江尻光一についての原文から、「1991年カトレア「ヨランダ」を含む語句で始まり「ラン」を育てる大家であった。」で終わる部分を、一字一句変えずに書き写せ。

原文 |
>>>>>

江尻 光一(えじり こういち、1926年7月28日-2011年5月6日)は、日本の園芸家である。

東京農大を卒業して須和田農園をひらき,洋蘭の栽培及び品種改良に従事する。1973年からNHKテレビ「趣味の園芸」に出演している。この番組は1967年から総合テレビ、1991年からは教育テレビで放映され、毎回季節に応じたさまざまな花・植物の育て方や管理法などについて実技を交えて解説する人気のある長寿番組だ。

そのホームページで、江尻光一は「趣味の園芸」放送開始直後に、洋ランの栽培の説明を求められたのがきっかけで、以来2000年代まで洋ランを中心に説明を担当した。趣味の園芸プラスや雑誌にも頻繁に登場した」と説明されている。須和田農園を引き継いだ息子の江尻宗一も江尻光一と同様にランに詳しいとされている。1995年NHK放送文化賞。

1991年カトレア「ヨランダ ナカゾネ」での第1回世界らん展日本大賞。1994年(パフィオペディルム「コウガ」)、2011年(セロジネ「ピュアホワイト」)の3度にわたり世界らん展日本大賞を受賞した。2004年には世界らん展で英国王立園芸協会2百周年記念トロフィーを獲得。江尻は「ラン」を育てる大家であった。

2010年第3回市川市民芸術文化賞。日本セントポーリア協会会長などもつとめた。東京農大客員教授もつとめた。

『江尻光一のしくじり園芸日記―失敗から学ぶ花づくりのポイント』という著書では、園芸は才能ではなことを示すため、「いつも枯らしてしまう」「なぜか、花が咲かないか」など、数々の失敗を赤裸々に告白し、失敗から学んだ栽培テクニックを書き連ねていて、ガーデナー志望者の共感を呼んでいる。

講演も多かったようで、最晩年の「私が植物から学んだこと~花は誰のために咲くのか~」というタイトルの講演では、風格ある物腰と穏やかな風貌、そしてスーツに蘭の花をあしらったネクタイで登場している。「植物を育てること」と「人を育てること」は共通するという視点で聴衆に感銘を与えている。

「土作り」とは植物が健全に育つ環境を整えることを意味する。ふかふかの土がいいといわれる。栄養分が豊富で、根が伸びる隙間があり、弱酸性の土がいいそうだ。本や人がまわりにあり、学ぶ自由があり、こだわりが少ない中立に近いところが、人が育つ理想的な環境ということだろうか。「見えないところを大事に」とは、根がしっかりしていないと育たない。つまり基礎を大事にせよという示唆であろう。

禅語に「百花春至為誰開」(花は誰のために咲くのか)という言葉がある。江尻が講演のタイトルに使っている言葉だ。 哲学的な問いである。禅ではこの問いを心に抱きながら、探していくのが大事だとされる。花は誰の為でもなくただ無心に咲いている、自己実現のために咲いている。それを八木重吉「花は何故美しいか。一筋の気持ちで咲いているからだ」とも言っている。人も同じということだろう。

植物は人である。花は人である。そして蘭は人である。江尻光一が取り組んだ「蘭」には愛、美、雅、そして淑女というイメージがある。「美しい淑女」を育てることが江尻光一のライフワークとなった。そのテーマは息子にも引き継がれており、私たちはその姿を愛でることができる幸運を手にしている。

<<<<<

提供データ |
>>>>>

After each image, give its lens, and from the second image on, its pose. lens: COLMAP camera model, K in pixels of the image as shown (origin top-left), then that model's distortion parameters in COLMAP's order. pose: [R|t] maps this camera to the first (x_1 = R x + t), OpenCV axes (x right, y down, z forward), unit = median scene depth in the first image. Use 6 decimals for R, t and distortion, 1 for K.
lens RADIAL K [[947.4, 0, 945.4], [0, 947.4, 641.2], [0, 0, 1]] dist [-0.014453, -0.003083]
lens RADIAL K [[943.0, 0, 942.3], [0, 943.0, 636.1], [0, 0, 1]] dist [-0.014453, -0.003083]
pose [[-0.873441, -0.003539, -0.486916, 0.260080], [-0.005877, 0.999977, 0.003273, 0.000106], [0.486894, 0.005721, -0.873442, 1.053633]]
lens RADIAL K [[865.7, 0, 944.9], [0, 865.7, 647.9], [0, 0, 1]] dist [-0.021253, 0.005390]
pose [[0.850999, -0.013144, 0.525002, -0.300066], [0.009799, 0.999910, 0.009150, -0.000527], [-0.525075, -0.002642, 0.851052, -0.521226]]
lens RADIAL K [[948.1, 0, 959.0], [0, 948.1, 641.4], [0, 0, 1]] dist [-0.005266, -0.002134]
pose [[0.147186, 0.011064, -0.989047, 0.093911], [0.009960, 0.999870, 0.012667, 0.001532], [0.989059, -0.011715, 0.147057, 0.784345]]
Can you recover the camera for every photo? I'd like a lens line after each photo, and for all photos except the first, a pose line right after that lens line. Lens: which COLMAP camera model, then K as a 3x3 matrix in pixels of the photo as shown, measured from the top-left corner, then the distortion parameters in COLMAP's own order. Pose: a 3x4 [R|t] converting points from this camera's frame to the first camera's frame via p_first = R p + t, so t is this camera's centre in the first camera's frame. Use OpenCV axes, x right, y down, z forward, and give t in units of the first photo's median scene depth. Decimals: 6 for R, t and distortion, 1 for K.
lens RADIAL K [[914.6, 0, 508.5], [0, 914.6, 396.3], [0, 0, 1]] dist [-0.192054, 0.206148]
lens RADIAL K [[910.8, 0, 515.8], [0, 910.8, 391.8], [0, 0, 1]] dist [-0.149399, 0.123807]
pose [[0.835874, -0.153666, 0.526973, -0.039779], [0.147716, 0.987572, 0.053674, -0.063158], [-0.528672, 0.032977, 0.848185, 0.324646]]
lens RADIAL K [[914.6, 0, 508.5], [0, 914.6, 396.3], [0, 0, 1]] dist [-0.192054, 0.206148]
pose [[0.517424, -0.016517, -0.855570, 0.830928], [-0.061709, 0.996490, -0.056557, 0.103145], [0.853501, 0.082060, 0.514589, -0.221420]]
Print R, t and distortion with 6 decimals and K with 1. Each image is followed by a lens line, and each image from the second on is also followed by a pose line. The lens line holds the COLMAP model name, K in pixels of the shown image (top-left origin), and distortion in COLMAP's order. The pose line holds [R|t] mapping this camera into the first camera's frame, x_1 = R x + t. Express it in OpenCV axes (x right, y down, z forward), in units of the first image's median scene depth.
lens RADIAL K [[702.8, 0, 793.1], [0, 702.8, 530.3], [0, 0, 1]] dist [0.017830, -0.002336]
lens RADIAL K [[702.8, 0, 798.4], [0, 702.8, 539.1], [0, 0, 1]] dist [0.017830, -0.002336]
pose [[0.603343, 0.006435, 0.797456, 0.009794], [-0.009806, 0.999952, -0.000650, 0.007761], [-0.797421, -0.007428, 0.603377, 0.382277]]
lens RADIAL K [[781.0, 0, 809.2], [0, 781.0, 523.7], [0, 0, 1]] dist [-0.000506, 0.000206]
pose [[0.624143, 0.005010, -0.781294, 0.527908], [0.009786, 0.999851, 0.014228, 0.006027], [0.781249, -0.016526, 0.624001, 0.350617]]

<<<<<

本作業の出力 |
1991年カトレア「ヨランダ ナカゾネ」での第1回世界らん展日本大賞。1994年(パフィオペディルム「コウガ」)、2011年(セロジネ「ピュアホワイト」)の3度にわたり世界らん展日本大賞を受賞した。2004年には世界らん展で英国王立園芸協会2百周年記念トロフィーを獲得。江尻は「ラン」を育てる大家であった。